Farming should be a lot easier these days, what with superseeds and superinsecticides. North of Bowdle, Art Eisenbeisz is handing off to son Derek, one of the new generation who work hard but like their “toys.” Derek’s latest is a new John Deere 9870 STS combine, the biggest on the market, worth somewhere around $300,000. “You could put a TV in here and watch your soaps!” he jokes as the combine drives itself down a row of soybeans while he sits with his hands in his lap. The combine, which practically shaves the ground, won’t harvest in a rocky area, however. Which is why Derek’s daughter Cassy — the next generation — shows up for dinner late, exhausted from a day of pulling rocks from the field. (And did I mention the unpredictable weather? The stumbling of the superseeds? The declining effectiveness of pesticides? The gyrating markets? And the robber barons snatching up land at any price? All dinner-table conversation.) So much for farming getting easier.

The next day, I drive south, where Evan Haar is bringing in soybeans on 160 acres of land that my family has owned since the 1930s. “Been up here eight days, suppers and dinners,” says a clearly tired Evan as I jump into the buddy seat of his International Harvester tractor just after he’s finished his lunch on the run. After a requisite period of moaning about the weather, he explains why you should care about him and his rows of corn and wheat, much less those boring soybeans. The soybean harvest has set records this year.

“You eat Cheerios or Wheaties?” Evan asks me. “You eat our grain. You eat ham, steak, pork or chicken? Well, it was probably raised on our feed.” That turkey you’re going to eat this Christmas? Fattened on soybean meal. It’s the world’s primary source of protein, consumed not only by you but also possibly by your pet and by that piece of farm-raised fish you may be thinking of having for dinner.

Corporate farming may be winning out. But at stop after stop, I found the next generation joining their fathers in the field: Derek and Cassy taking over from Derek’s dad, Art; Russ and Gary working side by side; Rick Rohrbach helping out his father, Melvin; and, on my last stop, fourth-generation farmer Andy Weisser following in the footsteps of his great-grandfather. All of them are descendants of German immigrants.

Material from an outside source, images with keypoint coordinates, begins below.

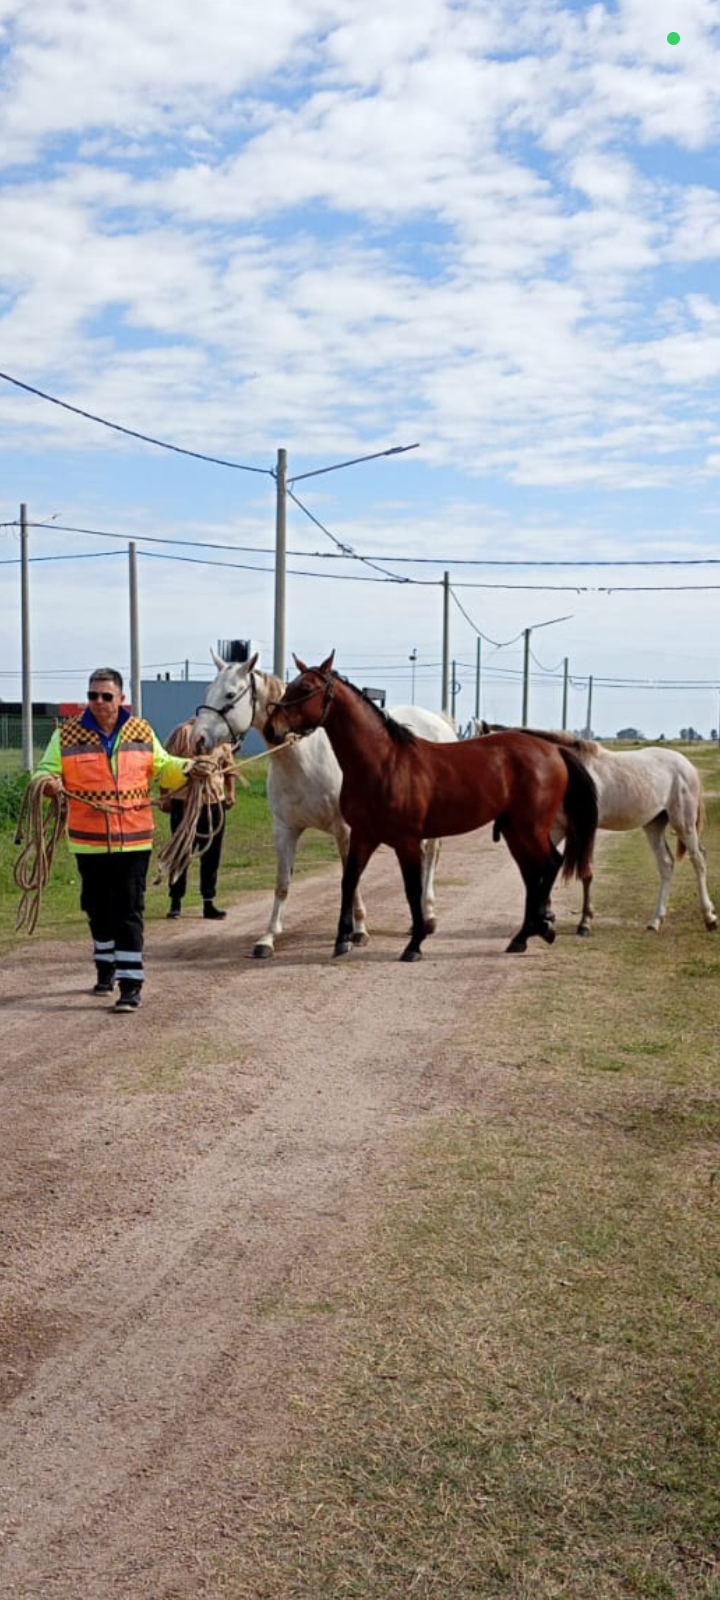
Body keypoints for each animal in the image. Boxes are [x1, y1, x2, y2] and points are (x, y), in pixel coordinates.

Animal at [191, 649, 458, 957]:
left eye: (230, 694)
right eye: (208, 690)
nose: (198, 738)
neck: (304, 759)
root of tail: (440, 723)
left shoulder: (346, 830)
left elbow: (351, 879)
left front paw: (357, 932)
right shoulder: (284, 829)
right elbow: (282, 884)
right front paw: (268, 938)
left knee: (432, 856)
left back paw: (428, 916)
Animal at [263, 653, 599, 959]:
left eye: (306, 688)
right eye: (289, 686)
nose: (270, 728)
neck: (383, 763)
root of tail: (554, 751)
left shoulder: (407, 841)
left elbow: (412, 889)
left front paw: (414, 944)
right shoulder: (362, 835)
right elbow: (349, 881)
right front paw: (343, 938)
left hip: (530, 827)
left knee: (551, 864)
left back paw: (540, 927)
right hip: (516, 830)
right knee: (533, 873)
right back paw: (525, 935)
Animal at [478, 723, 717, 936]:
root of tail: (686, 764)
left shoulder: (586, 830)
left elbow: (587, 874)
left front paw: (584, 923)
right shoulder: (556, 829)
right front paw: (547, 917)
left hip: (683, 822)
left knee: (698, 860)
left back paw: (709, 918)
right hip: (654, 824)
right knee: (666, 864)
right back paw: (655, 921)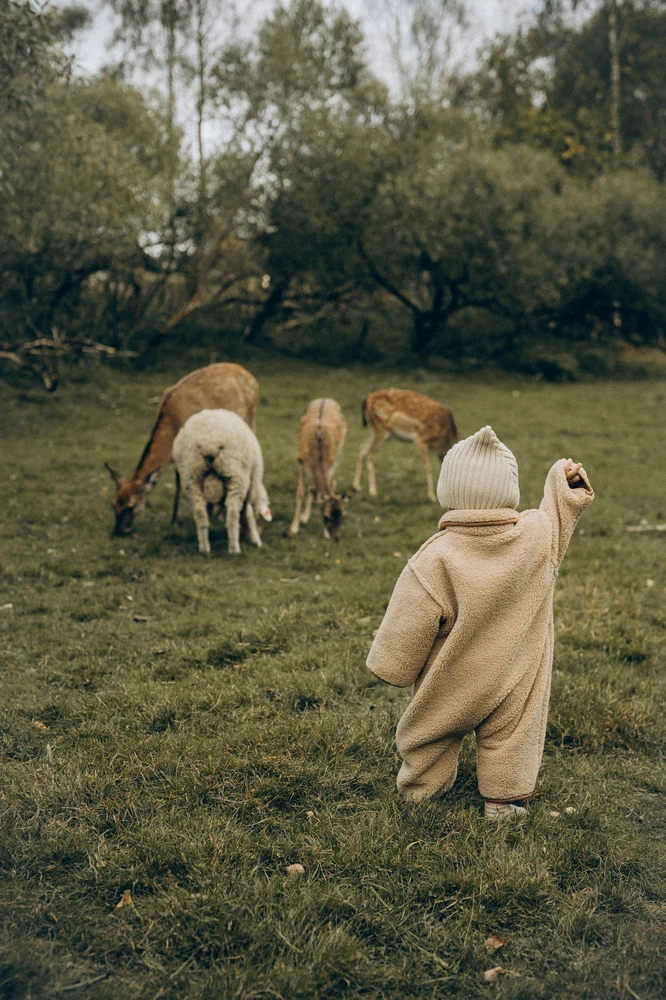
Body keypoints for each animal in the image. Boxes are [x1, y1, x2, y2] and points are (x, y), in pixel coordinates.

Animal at [104, 358, 256, 532]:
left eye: (131, 506)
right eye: (113, 504)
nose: (119, 532)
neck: (172, 426)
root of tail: (253, 378)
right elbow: (178, 482)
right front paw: (174, 520)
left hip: (248, 419)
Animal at [174, 412, 272, 560]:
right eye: (261, 519)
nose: (259, 532)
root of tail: (209, 442)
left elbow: (208, 510)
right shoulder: (248, 489)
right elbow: (247, 514)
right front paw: (256, 540)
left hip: (192, 476)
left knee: (200, 513)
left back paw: (204, 547)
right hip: (235, 476)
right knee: (232, 514)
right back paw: (234, 549)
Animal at [290, 396, 352, 544]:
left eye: (343, 516)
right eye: (326, 517)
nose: (336, 538)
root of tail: (325, 398)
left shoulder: (330, 464)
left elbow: (325, 487)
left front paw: (325, 533)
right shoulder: (301, 461)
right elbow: (300, 491)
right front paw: (294, 527)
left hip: (338, 453)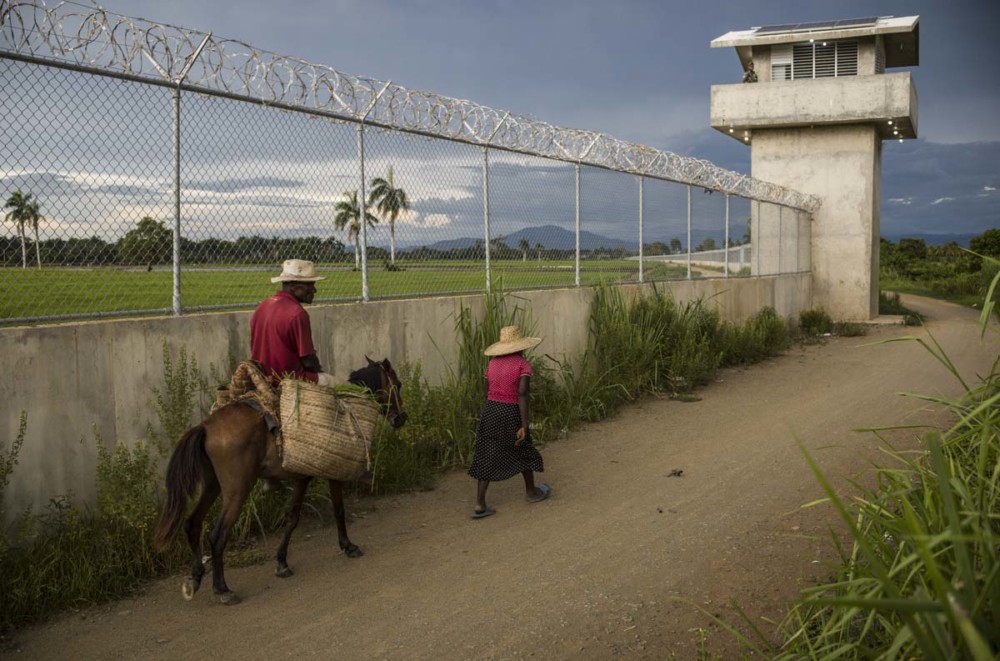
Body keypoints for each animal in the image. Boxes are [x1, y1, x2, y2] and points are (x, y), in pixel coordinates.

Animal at [154, 356, 404, 604]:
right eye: (398, 384)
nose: (402, 418)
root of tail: (205, 427)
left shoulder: (302, 477)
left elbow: (292, 518)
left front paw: (282, 562)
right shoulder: (332, 472)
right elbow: (336, 511)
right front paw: (348, 546)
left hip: (212, 485)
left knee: (192, 523)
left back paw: (196, 577)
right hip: (237, 489)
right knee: (217, 536)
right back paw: (222, 589)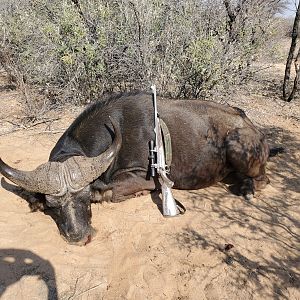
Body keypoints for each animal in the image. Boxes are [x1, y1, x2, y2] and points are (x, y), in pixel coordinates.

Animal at [0, 92, 274, 245]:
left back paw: (248, 189)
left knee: (264, 179)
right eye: (53, 206)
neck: (114, 129)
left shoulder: (144, 179)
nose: (80, 237)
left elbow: (110, 192)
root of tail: (252, 127)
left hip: (238, 149)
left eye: (84, 198)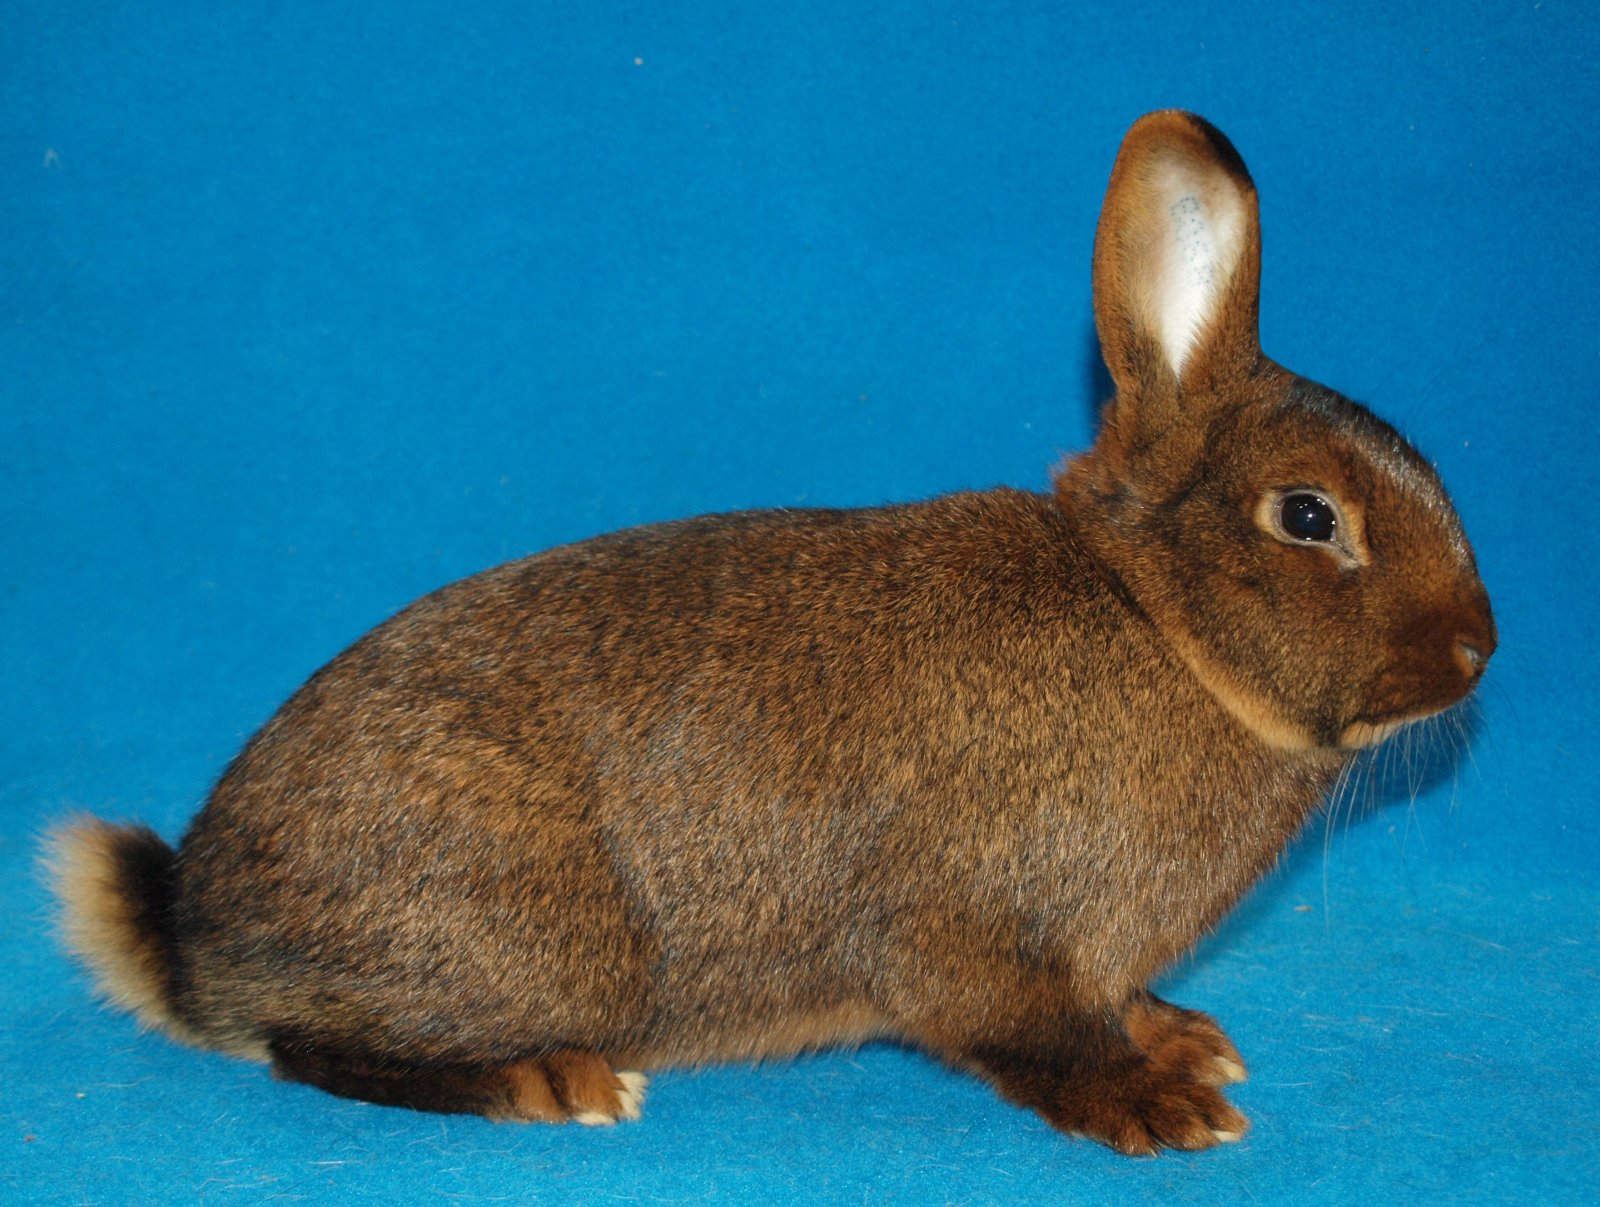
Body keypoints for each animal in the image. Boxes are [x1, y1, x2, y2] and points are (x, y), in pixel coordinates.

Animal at [47, 110, 1495, 1156]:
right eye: (1306, 515)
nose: (1479, 648)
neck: (1159, 617)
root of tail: (192, 939)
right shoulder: (976, 936)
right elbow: (1027, 1032)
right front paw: (1162, 1107)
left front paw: (1184, 1039)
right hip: (534, 938)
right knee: (311, 1045)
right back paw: (552, 1084)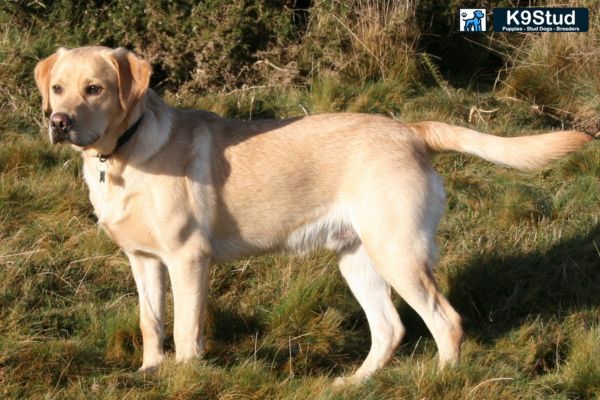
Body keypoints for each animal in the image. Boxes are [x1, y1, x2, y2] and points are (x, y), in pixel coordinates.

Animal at [36, 45, 592, 382]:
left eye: (95, 88)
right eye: (58, 88)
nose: (58, 122)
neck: (121, 156)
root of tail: (411, 129)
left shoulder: (188, 259)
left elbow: (188, 332)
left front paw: (186, 379)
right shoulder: (144, 260)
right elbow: (152, 323)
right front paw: (151, 374)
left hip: (398, 253)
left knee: (445, 321)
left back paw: (442, 380)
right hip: (358, 259)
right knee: (389, 328)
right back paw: (356, 382)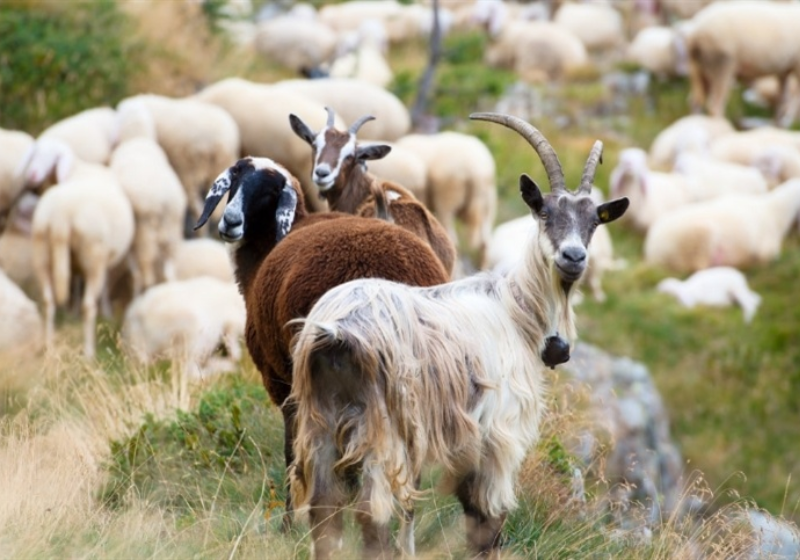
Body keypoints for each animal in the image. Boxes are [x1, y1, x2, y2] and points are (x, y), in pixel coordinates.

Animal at [193, 156, 449, 528]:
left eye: (268, 192)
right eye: (236, 180)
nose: (230, 221)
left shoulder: (282, 380)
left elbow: (292, 449)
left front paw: (289, 521)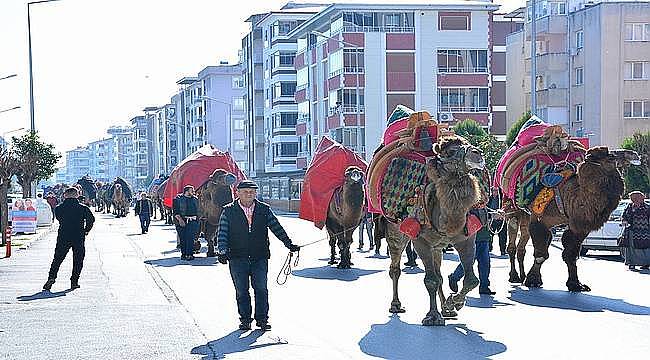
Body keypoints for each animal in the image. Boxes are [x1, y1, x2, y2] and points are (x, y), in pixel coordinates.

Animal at [368, 107, 484, 326]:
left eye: (464, 142)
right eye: (451, 152)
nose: (478, 153)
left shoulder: (465, 237)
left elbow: (472, 279)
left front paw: (454, 303)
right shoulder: (421, 240)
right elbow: (429, 280)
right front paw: (432, 316)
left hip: (438, 246)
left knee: (439, 273)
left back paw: (447, 309)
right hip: (395, 231)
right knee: (395, 267)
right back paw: (396, 305)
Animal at [520, 148, 636, 292]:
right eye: (610, 156)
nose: (633, 154)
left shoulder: (579, 227)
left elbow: (570, 254)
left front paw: (575, 284)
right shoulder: (538, 218)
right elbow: (541, 254)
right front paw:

“My goal is to farm 7,000 acres,” says Andy, while taking a break from fixing his busted combine. Just then, a text message pings on his phone with the closing price of soybeans. “Up 16 cents!” squeals Andy. Then he nods back to the noncooperative combine and laughs. “That’s great — if I had beans to sell today.” So, when you sit down to Christmas dinner this year, give thanks to these guys and their wives and kids who work through downpours and pests and problems with pesky machinery to put that soy-fed turkey on your table. Amen.